Thane Ruthenis 6 May 2023 16:08 UTC
LW: 4 AF: 3
0
AF
Interesting, thanks.
I don’t expect a discontinuous jump at the point you hit the universality property
Agreed that this point (universality leads to discontinuity) probably needs to be hashed out more. Roughly, my view is that universality allows the system to become self-sustaining. Prior to universality, it can’t autonomously adapt to novel environments (including abstract environments, e. g. new fields of science). Its heuristics have to be refined by some external ground-truth signals, like trial-and-error experimentation or model-based policy gradients. But once the system can construct and work with self-made abstract objects, it can autonomously build chains of them — and that causes a shift in the architecture and internal dynamics, because now its primary method of cognition is iterating on self-derived abstraction chains, instead of using hard-coded heuristics/modules.
- Rohin Shah 6 May 2023 16:22 UTC
  LW: 4 AF: 3
  0
  AF Parent
  I agree that there’s a threshold for “can meaningfully build and chain novel abstractions” and this can lead to a positive feedback loop that was not previously present, but there will already be lots of positive feedback loops (such as “AI research → better AI → better assistance for human researchers → AI research”) and it’s not clear why to expect the new feedback loop to be much more powerful than the existing ones.
  (Aside: we’re now talking about a discontinuity in the gradient of capabilities rather than of capabilities themselves, but sufficiently large discontinuities in the gradient of capabilities have much of the same implications.)

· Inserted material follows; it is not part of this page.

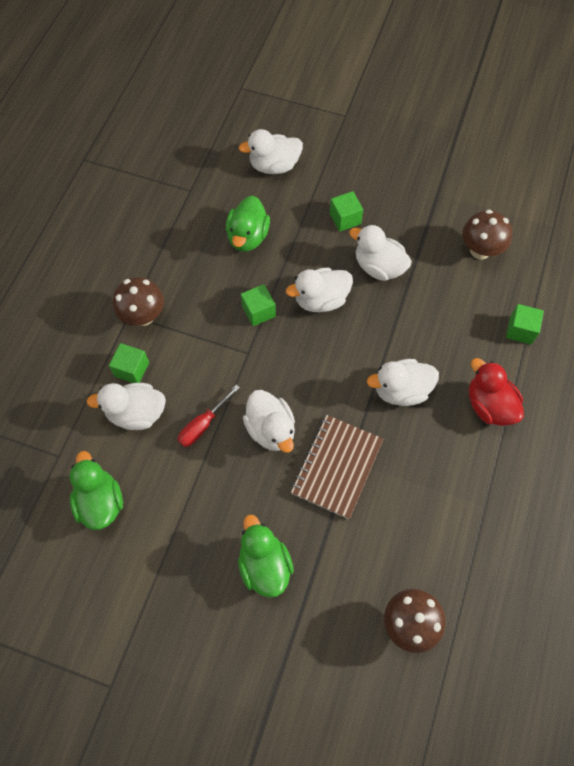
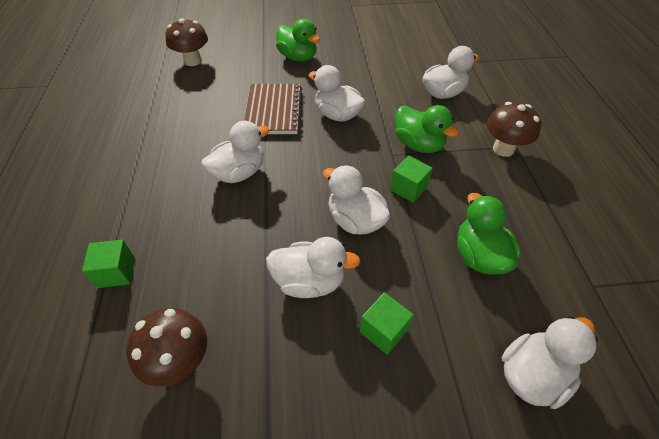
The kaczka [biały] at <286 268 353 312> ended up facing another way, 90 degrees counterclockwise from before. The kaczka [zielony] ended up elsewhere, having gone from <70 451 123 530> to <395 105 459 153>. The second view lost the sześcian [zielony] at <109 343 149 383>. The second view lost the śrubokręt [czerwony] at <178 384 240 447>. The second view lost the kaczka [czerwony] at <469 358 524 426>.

  - Thane Ruthenis 6 May 2023 16:56 UTC
    LW: 4 AF: 3
    0
    AF Parent
    it’s not clear why to expect the new feedback loop to be much more powerful than the existing ones
    Yeah, the argument here would rely on the assumption that e. g. the extant scientific data already uniquely constraint some novel laws of physics/engineering paradigms/psychological manipulation techniques/etc., and we would be eventually able to figure them out even if science froze right this moment. In this case, the new feedback loop would be faster because superintelligent cognition would be faster than real-life experiments.
    And I think there’s a decent amount of evidence for this. Consider that there are already narrow AIs that can solve protein folding more efficiently than our best manually-derived algorithms — which suggests that better algorithms are already uniquely constrained by the extant data, and we’ve just been unable to find them. Same may be true for all other domains of science — and thus, a superintelligence iterating on its own cognition would be able to outspeed human science.